● Input for this task
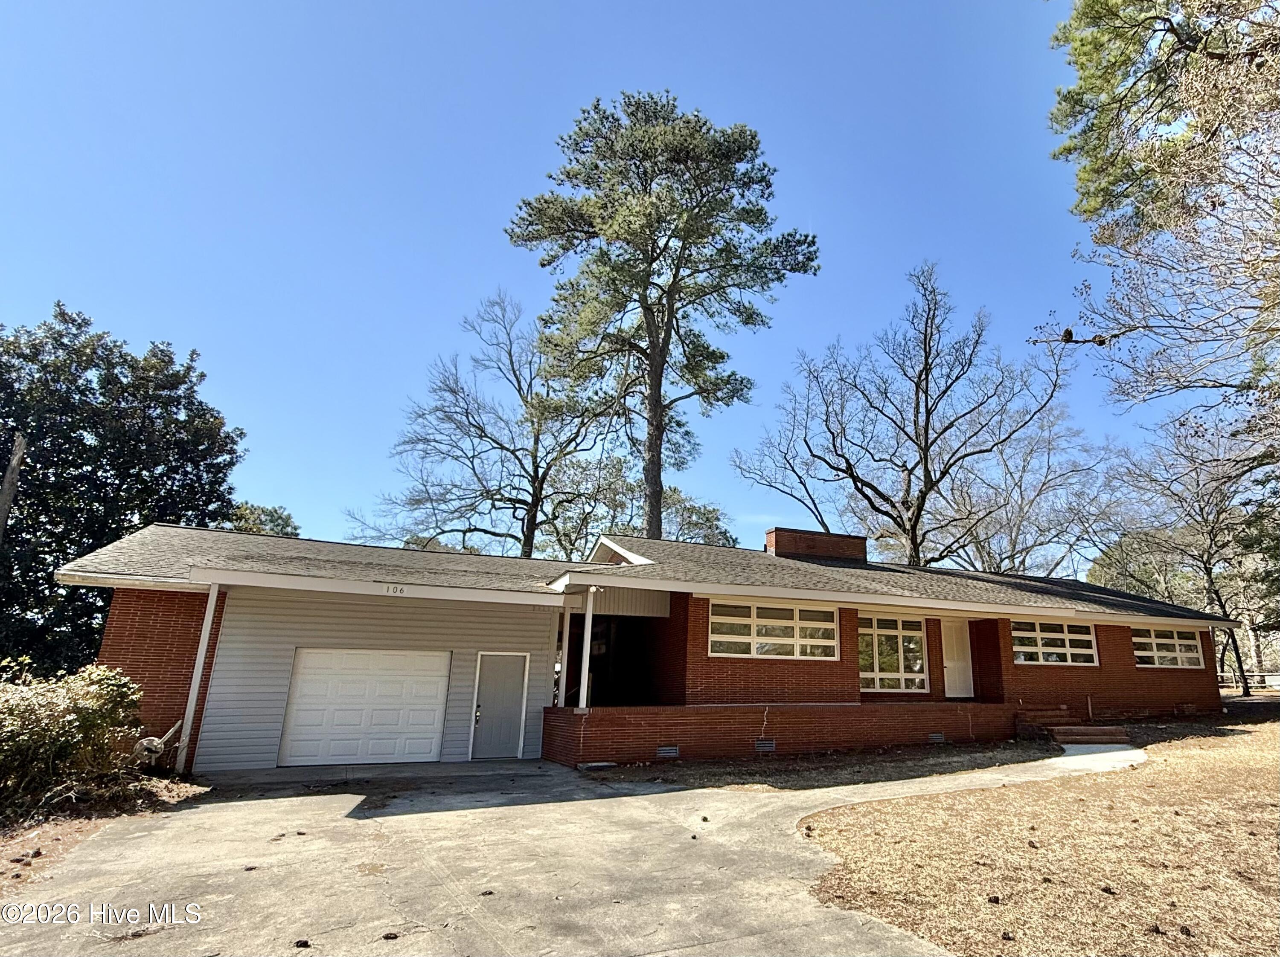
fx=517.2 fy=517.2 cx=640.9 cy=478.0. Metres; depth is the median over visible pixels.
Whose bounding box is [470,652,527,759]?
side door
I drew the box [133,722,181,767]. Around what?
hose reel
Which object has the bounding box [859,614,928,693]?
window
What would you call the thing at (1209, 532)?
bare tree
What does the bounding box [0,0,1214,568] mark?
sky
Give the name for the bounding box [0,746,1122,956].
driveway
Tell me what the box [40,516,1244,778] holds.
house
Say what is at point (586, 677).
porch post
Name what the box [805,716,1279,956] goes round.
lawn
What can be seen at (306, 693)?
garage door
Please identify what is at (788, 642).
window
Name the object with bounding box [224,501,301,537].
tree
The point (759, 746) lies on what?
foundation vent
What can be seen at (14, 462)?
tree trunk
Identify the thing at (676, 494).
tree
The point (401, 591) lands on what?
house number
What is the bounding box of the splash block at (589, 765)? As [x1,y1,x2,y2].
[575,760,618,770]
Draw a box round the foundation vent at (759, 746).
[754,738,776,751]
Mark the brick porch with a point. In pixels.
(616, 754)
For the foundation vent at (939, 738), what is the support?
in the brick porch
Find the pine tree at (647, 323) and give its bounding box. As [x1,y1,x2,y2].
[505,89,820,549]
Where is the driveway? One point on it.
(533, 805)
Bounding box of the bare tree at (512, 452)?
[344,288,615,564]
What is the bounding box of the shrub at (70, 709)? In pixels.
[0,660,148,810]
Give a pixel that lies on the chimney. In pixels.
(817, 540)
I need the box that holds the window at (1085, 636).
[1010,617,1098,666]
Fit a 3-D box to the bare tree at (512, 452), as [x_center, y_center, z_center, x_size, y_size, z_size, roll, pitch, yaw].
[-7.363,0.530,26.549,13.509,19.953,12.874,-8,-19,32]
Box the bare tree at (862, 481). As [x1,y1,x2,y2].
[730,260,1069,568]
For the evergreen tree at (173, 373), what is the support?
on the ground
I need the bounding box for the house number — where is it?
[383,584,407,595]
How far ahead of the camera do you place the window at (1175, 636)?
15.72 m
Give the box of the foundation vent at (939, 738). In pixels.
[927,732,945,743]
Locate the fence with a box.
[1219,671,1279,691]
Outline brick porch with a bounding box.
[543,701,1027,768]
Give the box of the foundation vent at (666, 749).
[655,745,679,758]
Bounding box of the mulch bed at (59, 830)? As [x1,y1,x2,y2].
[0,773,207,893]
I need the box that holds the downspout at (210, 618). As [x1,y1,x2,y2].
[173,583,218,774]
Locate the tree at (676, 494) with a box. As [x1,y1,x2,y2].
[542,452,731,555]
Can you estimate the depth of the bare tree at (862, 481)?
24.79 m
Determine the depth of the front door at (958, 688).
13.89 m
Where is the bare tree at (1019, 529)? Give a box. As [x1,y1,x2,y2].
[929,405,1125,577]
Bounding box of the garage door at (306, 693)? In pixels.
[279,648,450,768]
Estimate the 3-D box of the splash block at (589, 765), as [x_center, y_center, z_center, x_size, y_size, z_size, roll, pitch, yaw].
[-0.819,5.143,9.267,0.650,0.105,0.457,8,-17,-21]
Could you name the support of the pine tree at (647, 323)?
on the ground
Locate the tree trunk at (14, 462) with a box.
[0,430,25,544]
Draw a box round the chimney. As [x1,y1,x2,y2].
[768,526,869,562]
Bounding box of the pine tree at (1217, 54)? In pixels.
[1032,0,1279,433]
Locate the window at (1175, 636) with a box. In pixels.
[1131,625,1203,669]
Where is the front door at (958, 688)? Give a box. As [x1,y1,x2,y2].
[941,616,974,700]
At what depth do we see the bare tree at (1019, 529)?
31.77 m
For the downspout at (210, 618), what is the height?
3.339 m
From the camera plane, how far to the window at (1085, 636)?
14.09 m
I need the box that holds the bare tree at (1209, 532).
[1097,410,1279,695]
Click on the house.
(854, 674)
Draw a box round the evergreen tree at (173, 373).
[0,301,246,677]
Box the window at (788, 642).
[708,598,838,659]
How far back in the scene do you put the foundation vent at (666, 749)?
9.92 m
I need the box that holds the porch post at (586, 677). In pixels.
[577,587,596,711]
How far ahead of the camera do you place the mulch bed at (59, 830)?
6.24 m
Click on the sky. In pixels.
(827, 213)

● Task statement
Could you reproduce all of the material exactly? Keep the pictures out of it.

● Result below
fx=517.2 fy=517.2 cx=640.9 cy=478.0. Metres; depth is the median over visible pixels.
Whose bounding box is [470,652,527,759]?
side door
I drew the box [133,722,181,767]. Around what?
hose reel
Which object has the bounding box [859,614,928,693]?
window
What would you call the thing at (1209, 532)?
bare tree
What does the bounding box [0,0,1214,568] mark?
sky
Give the name for the bounding box [0,746,1122,956].
driveway
Tell me what the box [40,516,1244,778] holds.
house
Say what is at point (586, 677).
porch post
Name what the box [805,716,1279,956] goes round.
lawn
What can be seen at (306, 693)?
garage door
Please identify what is at (788, 642).
window
Name the object with bounding box [224,501,301,537].
tree
The point (759, 746) lies on what?
foundation vent
What can be seen at (14, 462)?
tree trunk
Identify the thing at (676, 494).
tree
The point (401, 591) lands on what?
house number
What is the bounding box of the splash block at (589, 765)? As [x1,y1,x2,y2].
[575,760,618,770]
Draw a box round the foundation vent at (759, 746).
[754,738,776,751]
Mark the brick porch with a point. In pixels.
(616, 754)
For the foundation vent at (939, 738), what is the support?
in the brick porch
Find the pine tree at (647, 323) and give its bounding box. As [x1,y1,x2,y2].
[505,89,820,549]
Where is the driveway? One point on it.
(533, 805)
Bounding box of the bare tree at (512, 452)?
[344,288,615,564]
What is the bounding box of the shrub at (70, 709)? In pixels.
[0,660,148,810]
Give a pixel that lies on the chimney. In pixels.
(817, 540)
I need the box that holds the window at (1085, 636).
[1010,617,1098,666]
Fit a 3-D box to the bare tree at (512, 452), as [x_center, y_center, z_center, x_size, y_size, z_size, roll, pitch, yaw].
[-7.363,0.530,26.549,13.509,19.953,12.874,-8,-19,32]
Box the bare tree at (862, 481). As [x1,y1,x2,y2].
[730,260,1069,568]
For the evergreen tree at (173, 373), what is the support?
on the ground
I need the bounding box for the house number — where is it?
[383,584,407,595]
How far ahead of the camera do you place the window at (1175, 636)?
15.72 m
Give the box of the foundation vent at (939, 738). In pixels.
[927,732,945,743]
Locate the fence with a box.
[1219,671,1279,691]
Outline brick porch with a bounding box.
[543,701,1027,768]
Give the box of the foundation vent at (666, 749).
[655,745,679,758]
Bounding box of the mulch bed at (59, 830)? As [x1,y1,x2,y2].
[0,773,207,893]
I need the box that holds the downspout at (210, 618). As [x1,y1,x2,y2].
[173,583,218,774]
Locate the tree at (676, 494) with a box. As [x1,y1,x2,y2].
[542,452,731,555]
Can you estimate the depth of the bare tree at (862, 481)?
24.79 m
Determine the depth of the front door at (958, 688).
13.89 m
Where is the bare tree at (1019, 529)? Give a box. As [x1,y1,x2,y2].
[929,405,1125,577]
Bounding box of the garage door at (306, 693)? In pixels.
[279,648,450,768]
Estimate the 3-D box of the splash block at (589, 765), as [x_center, y_center, z_center, x_size, y_size, z_size, roll, pitch, yaw].
[-0.819,5.143,9.267,0.650,0.105,0.457,8,-17,-21]
Could you name the support of the pine tree at (647, 323)?
on the ground
Locate the tree trunk at (14, 462) with a box.
[0,430,25,544]
Draw a box round the chimney. As [x1,y1,x2,y2].
[768,526,869,562]
Bounding box of the pine tree at (1217, 54)? In pixels.
[1032,0,1279,433]
Locate the window at (1175, 636) with a box. In pixels.
[1131,625,1203,669]
Where is the front door at (958, 688)? Give a box. As [x1,y1,x2,y2].
[941,616,974,700]
At what depth do we see the bare tree at (1019, 529)?
31.77 m
For the downspout at (210, 618), what is the height?
3.339 m
From the camera plane, how far to the window at (1085, 636)?
14.09 m
I need the box that holds the bare tree at (1209, 532).
[1097,410,1279,695]
Click on the house.
(854, 674)
Draw a box round the evergreen tree at (173, 373).
[0,301,246,677]
Box the window at (788, 642).
[708,598,838,659]
How far back in the scene do you put the foundation vent at (666, 749)?
9.92 m
I need the box that holds the porch post at (586, 677). In pixels.
[577,587,596,711]
How far ahead of the camera do you place the mulch bed at (59, 830)?
6.24 m
Click on the sky. In pixels.
(827, 213)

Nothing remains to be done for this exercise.